Task requirements: Every line in the records below that holds the word "type" is to be copied.

Data extracts:
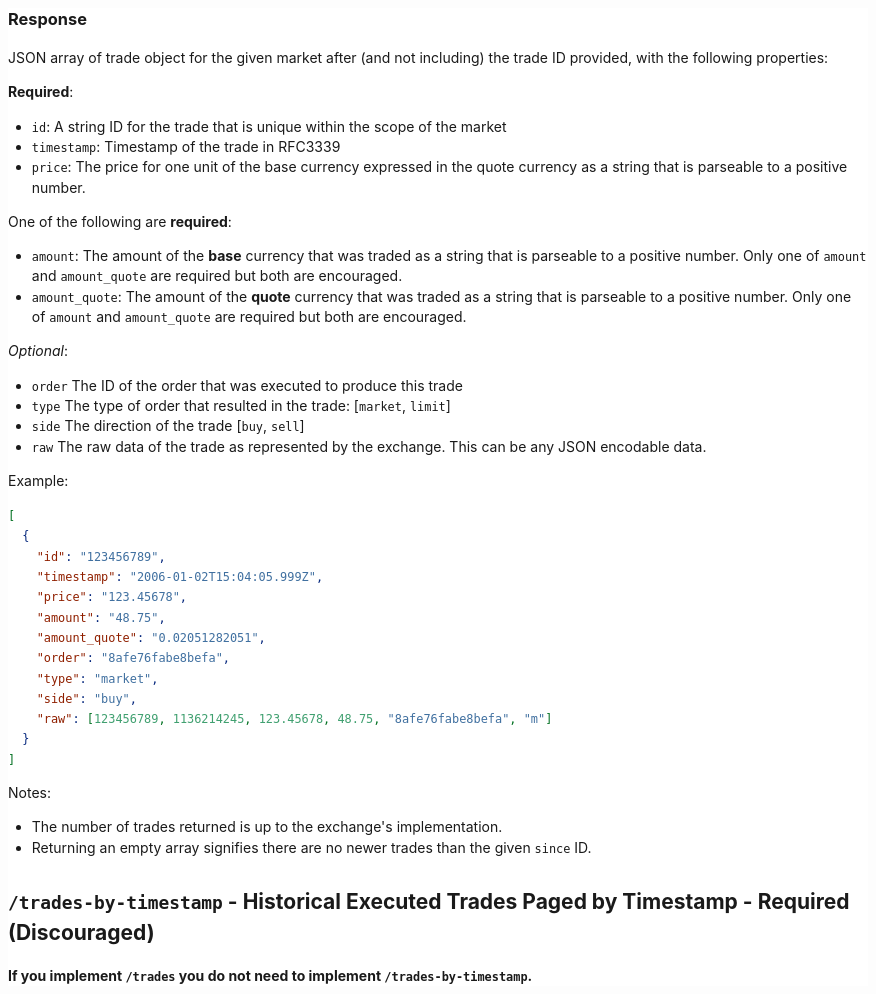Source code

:### Response

JSON array of trade object for the given market after (and not including) the trade ID provided, with the following properties:

**Required**:

- `id`: A string ID for the trade that is unique within the scope of the market
- `timestamp`: Timestamp of the trade in RFC3339
- `price`: The price for one unit of the base currency expressed in the quote currency as a string that is parseable to a positive number.

One of the following are **required**:

- `amount`: The amount of the **base** currency that was traded as a string that is parseable to a positive number. Only one of `amount` and `amount_quote` are required but both are encouraged.
- `amount_quote`: The amount of the **quote** currency that was traded as a string that is parseable to a positive number. Only one of `amount` and `amount_quote` are required but both are encouraged.

_Optional_:

- `order` The ID of the order that was executed to produce this trade
- `type` The type of order that resulted in the trade: [`market`, `limit`]
- `side` The direction of the trade [`buy`, `sell`]
- `raw` The raw data of the trade as represented by the exchange. This can be any JSON encodable data.

Example:

```json
[
  {
    "id": "123456789",
    "timestamp": "2006-01-02T15:04:05.999Z",
    "price": "123.45678",
    "amount": "48.75",
    "amount_quote": "0.02051282051",
    "order": "8afe76fabe8befa",
    "type": "market",
    "side": "buy",
    "raw": [123456789, 1136214245, 123.45678, 48.75, "8afe76fabe8befa", "m"]
  }
]
```

Notes:

- The number of trades returned is up to the exchange's implementation.
- Returning an empty array signifies there are no newer trades than the given `since` ID.

## `/trades-by-timestamp` - Historical Executed Trades Paged by Timestamp - **Required (Discouraged)**

**If you implement `/trades` you do not need to implement `/trades-by-timestamp`.**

Output below:
- `type` The type of order that resulted in the trade: [`market`, `limit`]
    "type": "market",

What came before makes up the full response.